Edit the listing from the line containing "collectors: J. Granger" through the line containing "collectors: E. L. Ekman", both included, replacing "catalogue / barcode" with "catalog / barcode" and leaving everything else as is. Give only those lines.
* * * *
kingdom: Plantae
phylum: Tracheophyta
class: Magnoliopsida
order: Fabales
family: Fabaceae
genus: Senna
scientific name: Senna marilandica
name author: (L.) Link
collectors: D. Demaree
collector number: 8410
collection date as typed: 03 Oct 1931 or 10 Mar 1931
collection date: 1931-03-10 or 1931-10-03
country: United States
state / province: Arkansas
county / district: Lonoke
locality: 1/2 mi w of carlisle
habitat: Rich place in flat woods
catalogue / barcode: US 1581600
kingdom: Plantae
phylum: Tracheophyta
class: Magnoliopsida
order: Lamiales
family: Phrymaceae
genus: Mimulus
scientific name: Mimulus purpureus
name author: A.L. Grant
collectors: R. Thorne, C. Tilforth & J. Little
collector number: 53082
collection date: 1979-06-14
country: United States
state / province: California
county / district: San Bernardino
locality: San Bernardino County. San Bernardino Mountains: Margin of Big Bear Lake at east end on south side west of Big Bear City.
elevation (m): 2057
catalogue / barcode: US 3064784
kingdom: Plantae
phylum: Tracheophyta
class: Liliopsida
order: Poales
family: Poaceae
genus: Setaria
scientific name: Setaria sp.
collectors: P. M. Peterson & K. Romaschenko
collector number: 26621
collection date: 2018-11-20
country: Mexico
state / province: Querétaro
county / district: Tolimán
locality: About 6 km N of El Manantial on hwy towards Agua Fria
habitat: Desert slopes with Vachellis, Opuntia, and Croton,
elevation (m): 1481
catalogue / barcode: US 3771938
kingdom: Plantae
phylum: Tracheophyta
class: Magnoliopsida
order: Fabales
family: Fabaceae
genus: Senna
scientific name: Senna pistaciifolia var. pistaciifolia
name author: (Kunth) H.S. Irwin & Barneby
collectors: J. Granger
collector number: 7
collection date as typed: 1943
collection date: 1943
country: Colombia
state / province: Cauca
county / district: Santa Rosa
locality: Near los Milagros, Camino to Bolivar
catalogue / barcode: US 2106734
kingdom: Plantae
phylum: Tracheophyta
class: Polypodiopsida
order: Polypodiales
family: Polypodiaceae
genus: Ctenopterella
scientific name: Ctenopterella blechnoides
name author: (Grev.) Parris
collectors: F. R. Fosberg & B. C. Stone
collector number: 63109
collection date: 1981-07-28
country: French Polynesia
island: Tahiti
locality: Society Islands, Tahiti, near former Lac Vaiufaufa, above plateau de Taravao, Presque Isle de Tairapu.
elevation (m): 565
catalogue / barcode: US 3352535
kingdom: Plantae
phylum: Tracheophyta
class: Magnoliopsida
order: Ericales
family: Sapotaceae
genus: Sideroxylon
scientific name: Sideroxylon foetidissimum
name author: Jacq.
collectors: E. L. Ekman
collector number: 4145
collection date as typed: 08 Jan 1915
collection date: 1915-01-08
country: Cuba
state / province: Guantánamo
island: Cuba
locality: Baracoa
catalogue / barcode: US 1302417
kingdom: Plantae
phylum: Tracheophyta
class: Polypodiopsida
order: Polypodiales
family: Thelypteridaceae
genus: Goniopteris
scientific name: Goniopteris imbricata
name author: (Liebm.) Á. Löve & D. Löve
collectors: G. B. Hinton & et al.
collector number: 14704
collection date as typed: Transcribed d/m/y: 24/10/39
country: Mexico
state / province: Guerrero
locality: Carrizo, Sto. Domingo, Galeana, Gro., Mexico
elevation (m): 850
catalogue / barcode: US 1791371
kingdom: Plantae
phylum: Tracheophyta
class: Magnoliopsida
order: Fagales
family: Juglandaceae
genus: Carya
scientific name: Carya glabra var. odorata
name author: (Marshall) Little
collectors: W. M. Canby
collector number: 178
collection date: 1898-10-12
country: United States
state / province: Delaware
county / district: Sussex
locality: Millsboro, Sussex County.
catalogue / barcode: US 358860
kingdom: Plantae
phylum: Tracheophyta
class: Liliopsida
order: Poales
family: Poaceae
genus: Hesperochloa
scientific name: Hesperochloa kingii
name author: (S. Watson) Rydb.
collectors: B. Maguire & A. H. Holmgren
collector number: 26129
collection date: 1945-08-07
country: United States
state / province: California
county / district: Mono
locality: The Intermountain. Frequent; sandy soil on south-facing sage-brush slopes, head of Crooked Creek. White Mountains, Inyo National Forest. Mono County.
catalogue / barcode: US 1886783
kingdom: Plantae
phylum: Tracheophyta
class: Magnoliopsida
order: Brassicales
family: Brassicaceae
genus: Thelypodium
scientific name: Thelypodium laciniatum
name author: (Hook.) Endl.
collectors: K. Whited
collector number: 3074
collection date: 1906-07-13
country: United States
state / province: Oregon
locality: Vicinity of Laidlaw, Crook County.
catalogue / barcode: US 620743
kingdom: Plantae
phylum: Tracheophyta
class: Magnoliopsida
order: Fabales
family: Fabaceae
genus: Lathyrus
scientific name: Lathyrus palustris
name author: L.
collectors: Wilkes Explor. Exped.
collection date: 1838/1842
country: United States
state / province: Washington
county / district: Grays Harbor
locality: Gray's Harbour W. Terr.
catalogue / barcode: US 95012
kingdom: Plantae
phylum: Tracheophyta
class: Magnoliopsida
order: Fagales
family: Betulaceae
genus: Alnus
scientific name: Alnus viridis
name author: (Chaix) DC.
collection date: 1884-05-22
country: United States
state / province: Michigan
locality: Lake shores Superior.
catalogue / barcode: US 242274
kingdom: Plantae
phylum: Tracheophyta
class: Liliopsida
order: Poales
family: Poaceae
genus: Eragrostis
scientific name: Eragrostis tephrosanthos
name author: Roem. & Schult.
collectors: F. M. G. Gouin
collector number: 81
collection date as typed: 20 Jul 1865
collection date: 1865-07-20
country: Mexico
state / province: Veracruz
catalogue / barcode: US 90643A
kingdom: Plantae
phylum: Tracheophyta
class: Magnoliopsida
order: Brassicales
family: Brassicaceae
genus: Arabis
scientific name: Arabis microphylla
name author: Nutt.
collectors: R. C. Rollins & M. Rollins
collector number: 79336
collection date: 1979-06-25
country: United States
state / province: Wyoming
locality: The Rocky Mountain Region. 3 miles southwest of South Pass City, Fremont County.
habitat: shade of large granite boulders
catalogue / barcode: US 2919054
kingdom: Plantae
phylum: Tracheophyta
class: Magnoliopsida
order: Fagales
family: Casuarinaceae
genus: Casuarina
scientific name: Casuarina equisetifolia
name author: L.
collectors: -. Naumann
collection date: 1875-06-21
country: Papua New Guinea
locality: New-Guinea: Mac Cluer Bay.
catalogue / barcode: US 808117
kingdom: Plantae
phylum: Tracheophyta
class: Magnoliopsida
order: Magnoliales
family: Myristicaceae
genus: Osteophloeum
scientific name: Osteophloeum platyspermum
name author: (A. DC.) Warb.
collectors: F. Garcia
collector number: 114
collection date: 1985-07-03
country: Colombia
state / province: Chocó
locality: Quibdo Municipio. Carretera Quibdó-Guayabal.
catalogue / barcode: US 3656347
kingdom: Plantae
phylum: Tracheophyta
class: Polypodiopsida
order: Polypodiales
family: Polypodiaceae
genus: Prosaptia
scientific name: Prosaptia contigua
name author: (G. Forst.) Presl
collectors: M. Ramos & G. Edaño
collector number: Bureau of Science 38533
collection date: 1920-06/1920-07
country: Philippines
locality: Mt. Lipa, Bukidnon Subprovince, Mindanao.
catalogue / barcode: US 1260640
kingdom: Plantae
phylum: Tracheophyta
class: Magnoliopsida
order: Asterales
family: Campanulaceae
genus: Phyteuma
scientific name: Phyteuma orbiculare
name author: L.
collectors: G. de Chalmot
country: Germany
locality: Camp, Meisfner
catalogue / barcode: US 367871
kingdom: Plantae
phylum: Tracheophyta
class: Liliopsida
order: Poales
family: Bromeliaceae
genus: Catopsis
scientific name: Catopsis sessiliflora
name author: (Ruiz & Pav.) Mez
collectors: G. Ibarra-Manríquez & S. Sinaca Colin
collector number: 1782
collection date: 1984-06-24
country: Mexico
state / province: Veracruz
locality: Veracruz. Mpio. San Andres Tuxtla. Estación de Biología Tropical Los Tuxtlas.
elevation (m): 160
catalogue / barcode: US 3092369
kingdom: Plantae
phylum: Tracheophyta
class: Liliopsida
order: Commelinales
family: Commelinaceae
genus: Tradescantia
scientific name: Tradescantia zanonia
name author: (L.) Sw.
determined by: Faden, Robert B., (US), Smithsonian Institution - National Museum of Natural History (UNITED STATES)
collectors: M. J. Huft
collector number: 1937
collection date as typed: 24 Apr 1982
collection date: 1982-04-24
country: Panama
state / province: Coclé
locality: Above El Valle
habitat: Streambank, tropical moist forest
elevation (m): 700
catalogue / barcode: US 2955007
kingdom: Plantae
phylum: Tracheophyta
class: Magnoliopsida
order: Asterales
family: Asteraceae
* * * *
Response:
collectors: J. Granger
collector number: 7
collection date as typed: 1943
collection date: 1943
country: Colombia
state / province: Cauca
county / district: Santa Rosa
locality: Near los Milagros, Camino to Bolivar
catalog / barcode: US 2106734
kingdom: Plantae
phylum: Tracheophyta
class: Polypodiopsida
order: Polypodiales
family: Polypodiaceae
genus: Ctenopterella
scientific name: Ctenopterella blechnoides
name author: (Grev.) Parris
collectors: F. R. Fosberg & B. C. Stone
collector number: 63109
collection date: 1981-07-28
country: French Polynesia
island: Tahiti
locality: Society Islands, Tahiti, near former Lac Vaiufaufa, above plateau de Taravao, Presque Isle de Tairapu.
elevation (m): 565
catalog / barcode: US 3352535
kingdom: Plantae
phylum: Tracheophyta
class: Magnoliopsida
order: Ericales
family: Sapotaceae
genus: Sideroxylon
scientific name: Sideroxylon foetidissimum
name author: Jacq.
collectors: E. L. Ekman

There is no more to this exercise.